## WHAT YOU WILL DO
Pull out the text lines of every record below, copying each one word for word. Leave the pictures out of your answer.

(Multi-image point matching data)
● ● ● ●

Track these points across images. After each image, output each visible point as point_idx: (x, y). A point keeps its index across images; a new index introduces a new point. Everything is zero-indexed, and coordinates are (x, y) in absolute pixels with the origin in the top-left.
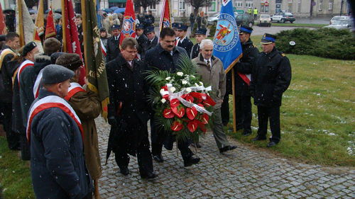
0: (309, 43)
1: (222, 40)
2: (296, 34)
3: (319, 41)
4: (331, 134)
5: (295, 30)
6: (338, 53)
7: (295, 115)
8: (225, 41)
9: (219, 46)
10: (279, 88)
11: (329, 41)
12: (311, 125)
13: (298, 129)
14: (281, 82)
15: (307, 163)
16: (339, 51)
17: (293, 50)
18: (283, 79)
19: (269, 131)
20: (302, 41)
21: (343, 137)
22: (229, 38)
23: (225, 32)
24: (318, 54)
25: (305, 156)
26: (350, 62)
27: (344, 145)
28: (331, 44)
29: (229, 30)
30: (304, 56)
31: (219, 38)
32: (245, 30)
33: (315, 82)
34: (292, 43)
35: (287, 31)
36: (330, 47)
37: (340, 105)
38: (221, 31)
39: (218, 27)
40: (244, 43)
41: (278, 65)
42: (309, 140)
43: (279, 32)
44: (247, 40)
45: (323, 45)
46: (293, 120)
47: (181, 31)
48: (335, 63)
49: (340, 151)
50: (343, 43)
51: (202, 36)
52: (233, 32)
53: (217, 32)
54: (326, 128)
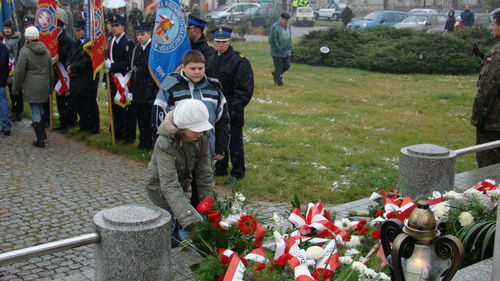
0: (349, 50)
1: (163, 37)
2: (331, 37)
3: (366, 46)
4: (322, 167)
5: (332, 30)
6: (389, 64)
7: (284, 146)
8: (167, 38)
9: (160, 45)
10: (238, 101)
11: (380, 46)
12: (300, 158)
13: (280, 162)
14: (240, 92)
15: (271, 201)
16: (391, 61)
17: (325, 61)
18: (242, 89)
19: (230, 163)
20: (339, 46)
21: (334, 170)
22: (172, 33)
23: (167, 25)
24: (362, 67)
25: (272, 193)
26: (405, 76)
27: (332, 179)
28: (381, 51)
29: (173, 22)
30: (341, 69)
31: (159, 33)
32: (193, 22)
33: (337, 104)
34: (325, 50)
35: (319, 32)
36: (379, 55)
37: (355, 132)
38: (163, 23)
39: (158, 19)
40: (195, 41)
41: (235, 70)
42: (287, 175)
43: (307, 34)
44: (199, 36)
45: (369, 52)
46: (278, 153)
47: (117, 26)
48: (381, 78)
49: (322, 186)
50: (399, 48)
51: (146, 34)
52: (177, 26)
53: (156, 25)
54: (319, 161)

● ● ● ●

## SOLUTION TO THE PROBLEM
Track these points across images. After each image, output each visible point as point_idx: (x, y). A point keeps its index across images; a new index introduces a new point. Everything is zero-indexed, and coordinates are (x, y) in absolute pixels with the origin in the top-left.
0: (309, 43)
1: (222, 40)
2: (296, 34)
3: (319, 41)
4: (331, 134)
5: (295, 30)
6: (338, 53)
7: (295, 115)
8: (225, 41)
9: (219, 46)
10: (279, 88)
11: (329, 41)
12: (311, 125)
13: (298, 129)
14: (281, 82)
15: (307, 163)
16: (339, 51)
17: (293, 50)
18: (283, 79)
19: (269, 131)
20: (302, 41)
21: (343, 137)
22: (229, 38)
23: (225, 32)
24: (318, 54)
25: (305, 156)
26: (350, 62)
27: (344, 145)
28: (331, 44)
29: (229, 30)
30: (304, 56)
31: (219, 38)
32: (245, 30)
33: (315, 82)
34: (292, 43)
35: (287, 31)
36: (330, 47)
37: (340, 105)
38: (221, 31)
39: (218, 27)
40: (244, 43)
41: (278, 65)
42: (309, 140)
43: (279, 32)
44: (247, 40)
45: (323, 45)
46: (293, 120)
47: (181, 31)
48: (335, 63)
49: (340, 151)
50: (343, 43)
51: (202, 36)
52: (233, 32)
53: (217, 32)
54: (326, 128)
0: (349, 50)
1: (163, 37)
2: (331, 37)
3: (366, 46)
4: (322, 167)
5: (332, 30)
6: (389, 64)
7: (284, 146)
8: (167, 38)
9: (160, 45)
10: (238, 101)
11: (380, 46)
12: (300, 158)
13: (280, 162)
14: (240, 92)
15: (271, 201)
16: (391, 61)
17: (325, 61)
18: (242, 89)
19: (230, 163)
20: (339, 46)
21: (334, 170)
22: (172, 33)
23: (167, 25)
24: (362, 67)
25: (272, 193)
26: (405, 76)
27: (332, 179)
28: (381, 51)
29: (173, 22)
30: (341, 69)
31: (159, 33)
32: (193, 22)
33: (337, 104)
34: (325, 50)
35: (319, 32)
36: (379, 55)
37: (355, 132)
38: (163, 23)
39: (158, 19)
40: (195, 41)
41: (235, 70)
42: (287, 175)
43: (307, 34)
44: (199, 36)
45: (369, 52)
46: (278, 153)
47: (117, 26)
48: (381, 78)
49: (322, 186)
50: (399, 48)
51: (146, 34)
52: (177, 26)
53: (156, 25)
54: (319, 161)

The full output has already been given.